The Court further agrees in the deletion by the Court of Appeals of the award for actual damages
made by the RTC. Actual or compensatory damages cannot be presumed, but must be proven with
a reasonable degree of certainty.40 Here, only the bare and self-serving testimonies of respondents’
witnesses support the claim for actual damages. The Court cannot simply rely on speculation,
conjecture, or guesswork as to the fact and amount of damages, but must depend on competent
proof that the claimant has suffered, and an evidence of, the actual amount thereof. 41
Finally, the Court cannot sustain the order of the Court of Appeals for the spouses Dy to reimburse
Colorado, as the successor-in-interest of Orix Metro, for the expenses incurred by the latter in
repairing and drydocking MV Pilar-I,42 which, according to Bills No. 1 and 2, presented by Colorado,
amounted to ₱5,154,620.20.43 Said Bills do not deserve much evidentiary weight, being also self-
serving, having been prepared by Colorado itself.
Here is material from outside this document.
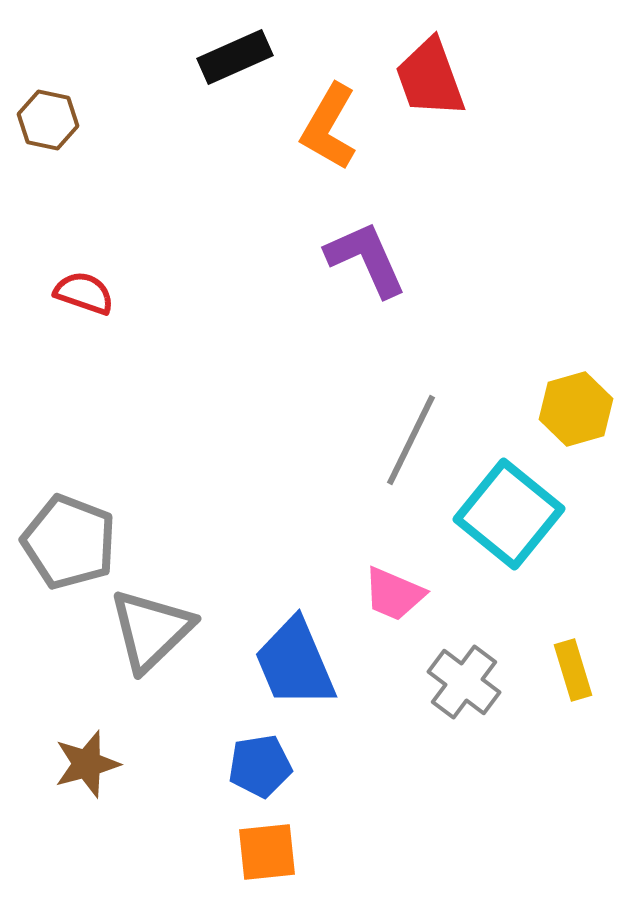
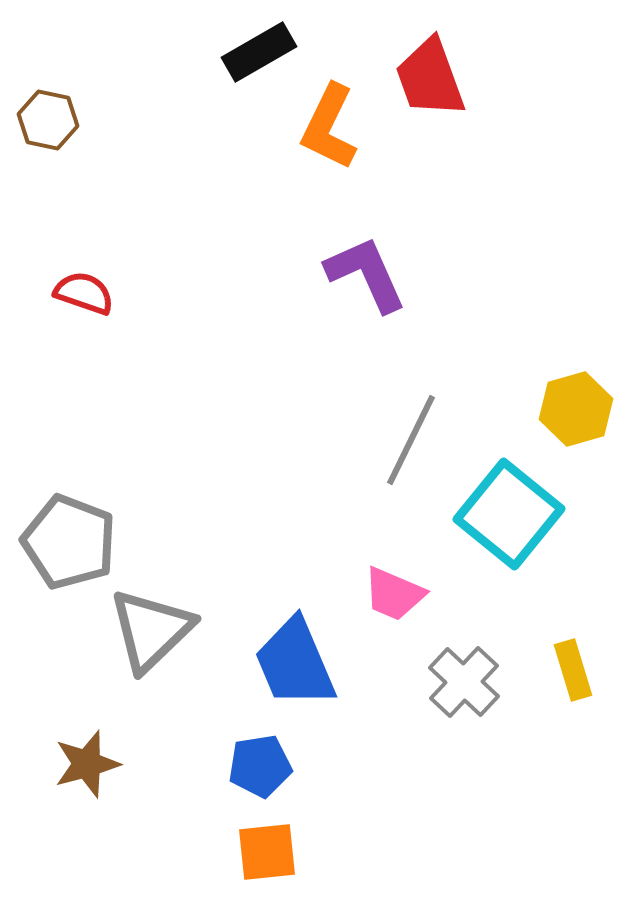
black rectangle: moved 24 px right, 5 px up; rotated 6 degrees counterclockwise
orange L-shape: rotated 4 degrees counterclockwise
purple L-shape: moved 15 px down
gray cross: rotated 6 degrees clockwise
The items therein are not even substantiated by
official receipts.44

WHEREFORE, premises considered, the petition for review on certiorari is DENIED. The Decision
dated 22 November 2002 and Resolution dated 2 April 2003 of the Court of Appeals in CA-G.R. CV
No. 57321 are AFFIRMED with the MODIFICATION that the order requiring respondents spouses
Dy to reimburse petitioner Orix Metro/Colorado’s expenses incurred for the repair and drydocking of
the vessel MV Pilar-I is DELETED.

SO ORDERED.

MINITA V. CHICO-NAZARIO
Associate Justice

WE CONCUR:

CONSUELO YNARES-SANTIAGO
Associate Justice
Chairperson

PRESBITERO J. VELASCO, JR. ANTONIO EDUARDO B. NACHURA


Associate Justice Associate Justice

DIOSDADO M. PERALTA
Associate Justice

ATTESTATION

I attest that the conclusions in the above Decision were reached in consultation before the case was
assigned to the writer of the opinion of the Court’s Division.

CONSUELO YNARES-SANTIAGO
Associate Justice
Chairperson, Third Division

CERTIFICATION

Pursuant to Section 13, Article VIII of the Constitution, and the Division Chairperson’s Attestation, it
is hereby certified that the conclusions in the above Decision were reached in consultation before
the case was assigned to the writer of the opinion of the Court’s Division.